Desconheço ainda hoje, muitos anos depois, a origem do seu nome. Criança que era não me questionava sobre assuntos de onomástica. Soava, no entanto, estranho não existir mais ninguém assim chamado. Nesse tempo o mundo era a aldeia. Acordar com o crepitar das giestas a acender a lareira e, dali a pouco, com o eterno cheiro a café da avó. O dia decorria entre as brincadeiras de rua e a força dos braços que me amparavam. A noite quando descia coincidia com o sono.
Só os domingos se distinguiam dos restantes dias da semana. A avó, sempre cumpridora de horários, apressava as andanças antes da missa. O sino tocava três vezes intervalando com silêncio. Ao terceiro toque a missa iria começar. Chegávamos sempre antes. A avó, uns passos à frente, marcava o ritmo ao subir a tapada. Por ali seguíamos de modo a cortar caminho para a igreja. Depois de almoço a vida acompanhava o ritmo das horas. Não fosse a roupa domingueira e os conselhos para não me sujar, as brincadeiras seriam as de todos os dias.
Nos cafés o cheiro a tabaco espanhol era rei e as cascas de amendoins estalavam debaixo dos pés. Os homens jogavam às cartas, falavam alto e riam muito. Era dia de endireitar as costas e esquecer tarefas mais árduas que a terra e o gado sempre impunham. Quando ao longe se ouviam os primeiros sons da concertina concentrava-se a garotada como se o encontro tivesse hora marcada. Assim se fazia a ronda pelas ruas da aldeia até entrar num dos cafés para se iniciar o bailarico.
De repente as ruas enchem-se daquela típica algazarra a que nos habituara também o domingo. O Tróia vinha bêbedo. Passava de imediato a ter um cortejo de crianças que o seguiam só para o verem cair. Eu ia atrás. Ouvia as provocações e insultos, os risos de escárnio e assistia às rasteiras que lhe faziam para assistirem às quedas. Como se o Tróia precisasse de ser rasteirado para cair.
O Tróia não vestia roupa de domingo. Um casaco castanho remendado por cima de uma camisola desfiada, calças com joelheiras e umas botas castanhas. Recordo bem essas botas que quase não pousavam no chão. À distância vejo-lhe agora umas pequenas asas nos calcanhares que lhe permitiam levitar. Seriam o seu ponto vulnerável e cada rasteira era como uma flecha no calcanhar de Aquiles. Tombava, mas, ferido no rosto e na testa, voltava a erguer-se. Como Heitor quando em luta com Aquiles.

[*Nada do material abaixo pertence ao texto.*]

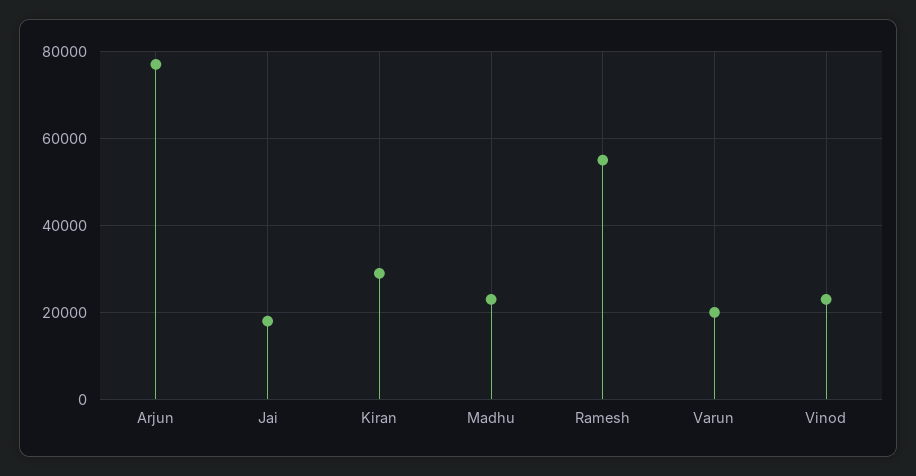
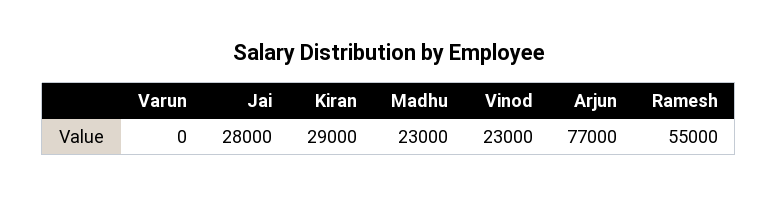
  {
    "Arjun": 77000,
-   "Jai": 18000,
+   "Jai": 28000,
    "Kiran": 29000,
    "Madhu": 23000,
    "Ramesh": 55000,
-   "Varun": 20000,
+   "Varun": 0,
    "Vinod": 23000
  }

Tróia, reconheço hoje, era belo. De pele muito branca, olhos profundamente azuis e corpo moldado pelo esforço do trabalho diário que nunca negava. Tivesse servido de modelo a um escultor e assemelhar-se-ia a um qualquer deus grego. Mas Tróia não tinha nenhuma Helena que o amasse ou por quem ele pudesse dar a vida. O seu pai não era Príamo nem o seu irmão Heitor. Tróia era a própria cidade. A fortaleza que se levantava sempre que era humilhada ou atacada. O seu corpo era mortificado e arrastado todos os domingos pela vingança de Aquiles.

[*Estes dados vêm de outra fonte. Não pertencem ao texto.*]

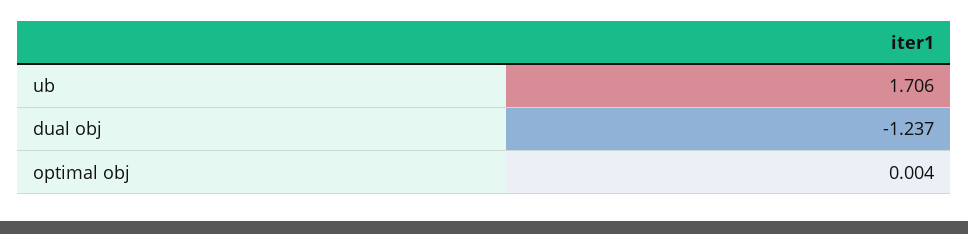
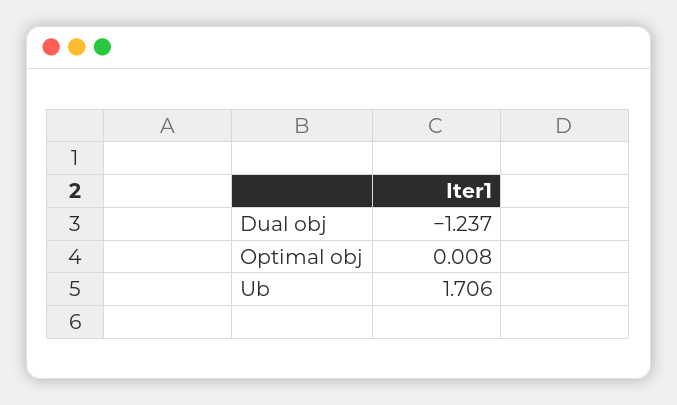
  {
    "ub": 1.706,
    "dual obj": -1.237,
-   "optimal obj": 0.004
+   "optimal obj": 0.008
  }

Tróia era um homem de honra por isso nunca percebera as investidas de que era vítima. Ao fim do dia de domingo só necessitava que lhe lavassem o corpo e lhe ungissem as feridas. A alma continuaria anestesiada até de manhã. Mas ninguém lhe faria tal serviço. Ao meu avô, que muitas vezes lhe estendera a palha, dizia – gosto de si. O meu avô perguntava porquê ao que ele respondia – porque não me bate. Acabava por cair no sono como num precipício. Jamais ouvira falar de Eneias, mas dentro da sua solidão sonhava com uma espada. Talvez um dia edificasse uma nova cidade. Pela manhã, aos primeiros raios de luz, havia de se levantar da cama de palha que alguém lhe dera nessa noite e recomeçaria a semana como se renascido das cinzas.